ASSIGNED TASK =>
Write out all of the entries exactly, please.

DATASET RECORDS =>
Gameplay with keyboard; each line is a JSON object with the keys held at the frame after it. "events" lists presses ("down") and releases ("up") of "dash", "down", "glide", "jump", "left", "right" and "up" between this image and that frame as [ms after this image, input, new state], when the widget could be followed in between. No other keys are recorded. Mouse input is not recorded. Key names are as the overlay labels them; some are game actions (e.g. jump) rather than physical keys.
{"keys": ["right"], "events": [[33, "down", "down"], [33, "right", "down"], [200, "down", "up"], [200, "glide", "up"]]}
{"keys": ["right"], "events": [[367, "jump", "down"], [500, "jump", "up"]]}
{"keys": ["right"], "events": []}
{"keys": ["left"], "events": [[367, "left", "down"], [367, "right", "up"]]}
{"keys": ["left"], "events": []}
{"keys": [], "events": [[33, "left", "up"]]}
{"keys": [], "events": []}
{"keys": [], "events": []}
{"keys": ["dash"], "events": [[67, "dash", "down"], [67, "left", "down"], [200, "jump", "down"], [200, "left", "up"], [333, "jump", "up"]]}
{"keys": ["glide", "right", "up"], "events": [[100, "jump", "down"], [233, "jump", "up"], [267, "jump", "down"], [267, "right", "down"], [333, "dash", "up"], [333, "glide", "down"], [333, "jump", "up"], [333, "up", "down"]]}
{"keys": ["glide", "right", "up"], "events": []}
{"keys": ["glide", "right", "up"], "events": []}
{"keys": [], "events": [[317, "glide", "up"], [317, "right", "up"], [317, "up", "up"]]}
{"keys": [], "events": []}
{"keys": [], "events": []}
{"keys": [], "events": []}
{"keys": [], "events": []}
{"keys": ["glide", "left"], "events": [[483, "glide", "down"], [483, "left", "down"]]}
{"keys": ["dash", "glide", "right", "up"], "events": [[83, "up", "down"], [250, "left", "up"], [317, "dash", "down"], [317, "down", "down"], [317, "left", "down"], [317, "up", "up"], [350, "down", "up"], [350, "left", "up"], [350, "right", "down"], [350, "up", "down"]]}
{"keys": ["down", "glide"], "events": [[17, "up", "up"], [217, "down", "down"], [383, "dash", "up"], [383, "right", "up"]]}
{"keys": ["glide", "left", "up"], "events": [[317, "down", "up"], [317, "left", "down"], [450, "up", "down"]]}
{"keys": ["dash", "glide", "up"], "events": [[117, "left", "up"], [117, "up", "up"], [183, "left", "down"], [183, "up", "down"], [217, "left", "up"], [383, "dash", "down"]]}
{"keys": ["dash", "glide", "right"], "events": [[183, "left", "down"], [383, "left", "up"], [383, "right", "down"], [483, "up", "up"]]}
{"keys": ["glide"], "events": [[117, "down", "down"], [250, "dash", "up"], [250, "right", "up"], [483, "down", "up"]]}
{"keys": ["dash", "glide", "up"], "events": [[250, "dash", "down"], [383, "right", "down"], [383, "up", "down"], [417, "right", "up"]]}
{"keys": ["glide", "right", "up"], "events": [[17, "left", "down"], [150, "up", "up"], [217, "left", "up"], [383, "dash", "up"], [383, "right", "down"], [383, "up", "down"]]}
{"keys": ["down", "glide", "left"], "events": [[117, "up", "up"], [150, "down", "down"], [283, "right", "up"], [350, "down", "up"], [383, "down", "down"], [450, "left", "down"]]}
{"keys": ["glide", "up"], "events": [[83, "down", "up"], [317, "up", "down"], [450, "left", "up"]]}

OUTPUT OF THE EXERCISE =>
Gameplay with keyboard; each line is a JSON object with the keys held at the frame after it. "events" lists presses ("down") and releases ("up") of "dash", "down", "glide", "jump", "left", "right" and "up" between this image and that frame as [ms after this image, input, new state], when the widget could be followed in between. No other keys are recorded. Mouse input is not recorded. Key names are as the overlay labels them; some are game actions (e.g. jump) rather than physical keys.
{"keys": ["right"], "events": [[33, "down", "down"], [33, "right", "down"], [200, "down", "up"], [200, "glide", "up"]]}
{"keys": ["right"], "events": [[367, "jump", "down"], [500, "jump", "up"]]}
{"keys": ["right"], "events": []}
{"keys": ["left"], "events": [[367, "left", "down"], [367, "right", "up"]]}
{"keys": ["left"], "events": []}
{"keys": [], "events": [[33, "left", "up"]]}
{"keys": [], "events": []}
{"keys": [], "events": []}
{"keys": ["dash"], "events": [[67, "dash", "down"], [67, "left", "down"], [200, "jump", "down"], [200, "left", "up"], [333, "jump", "up"]]}
{"keys": ["glide", "right", "up"], "events": [[100, "jump", "down"], [233, "jump", "up"], [267, "jump", "down"], [267, "right", "down"], [333, "dash", "up"], [333, "glide", "down"], [333, "jump", "up"], [333, "up", "down"]]}
{"keys": ["glide", "right", "up"], "events": []}
{"keys": ["glide", "right", "up"], "events": []}
{"keys": [], "events": [[317, "glide", "up"], [317, "right", "up"], [317, "up", "up"]]}
{"keys": [], "events": []}
{"keys": [], "events": []}
{"keys": [], "events": []}
{"keys": [], "events": []}
{"keys": ["glide", "left"], "events": [[483, "glide", "down"], [483, "left", "down"]]}
{"keys": ["dash", "glide", "right", "up"], "events": [[83, "up", "down"], [250, "left", "up"], [317, "dash", "down"], [317, "down", "down"], [317, "left", "down"], [317, "up", "up"], [350, "down", "up"], [350, "left", "up"], [350, "right", "down"], [350, "up", "down"]]}
{"keys": ["down", "glide"], "events": [[17, "up", "up"], [217, "down", "down"], [383, "dash", "up"], [383, "right", "up"]]}
{"keys": ["glide", "left", "up"], "events": [[317, "down", "up"], [317, "left", "down"], [450, "up", "down"]]}
{"keys": ["dash", "glide", "up"], "events": [[117, "left", "up"], [117, "up", "up"], [183, "left", "down"], [183, "up", "down"], [217, "left", "up"], [383, "dash", "down"]]}
{"keys": ["dash", "glide", "right"], "events": [[183, "left", "down"], [383, "left", "up"], [383, "right", "down"], [483, "up", "up"]]}
{"keys": ["glide"], "events": [[117, "down", "down"], [250, "dash", "up"], [250, "right", "up"], [483, "down", "up"]]}
{"keys": ["dash", "glide", "up"], "events": [[250, "dash", "down"], [383, "right", "down"], [383, "up", "down"], [417, "right", "up"]]}
{"keys": ["glide", "right", "up"], "events": [[17, "left", "down"], [150, "up", "up"], [217, "left", "up"], [383, "dash", "up"], [383, "right", "down"], [383, "up", "down"]]}
{"keys": ["down", "glide", "left"], "events": [[117, "up", "up"], [150, "down", "down"], [283, "right", "up"], [350, "down", "up"], [383, "down", "down"], [450, "left", "down"]]}
{"keys": ["glide", "up"], "events": [[83, "down", "up"], [317, "up", "down"], [450, "left", "up"]]}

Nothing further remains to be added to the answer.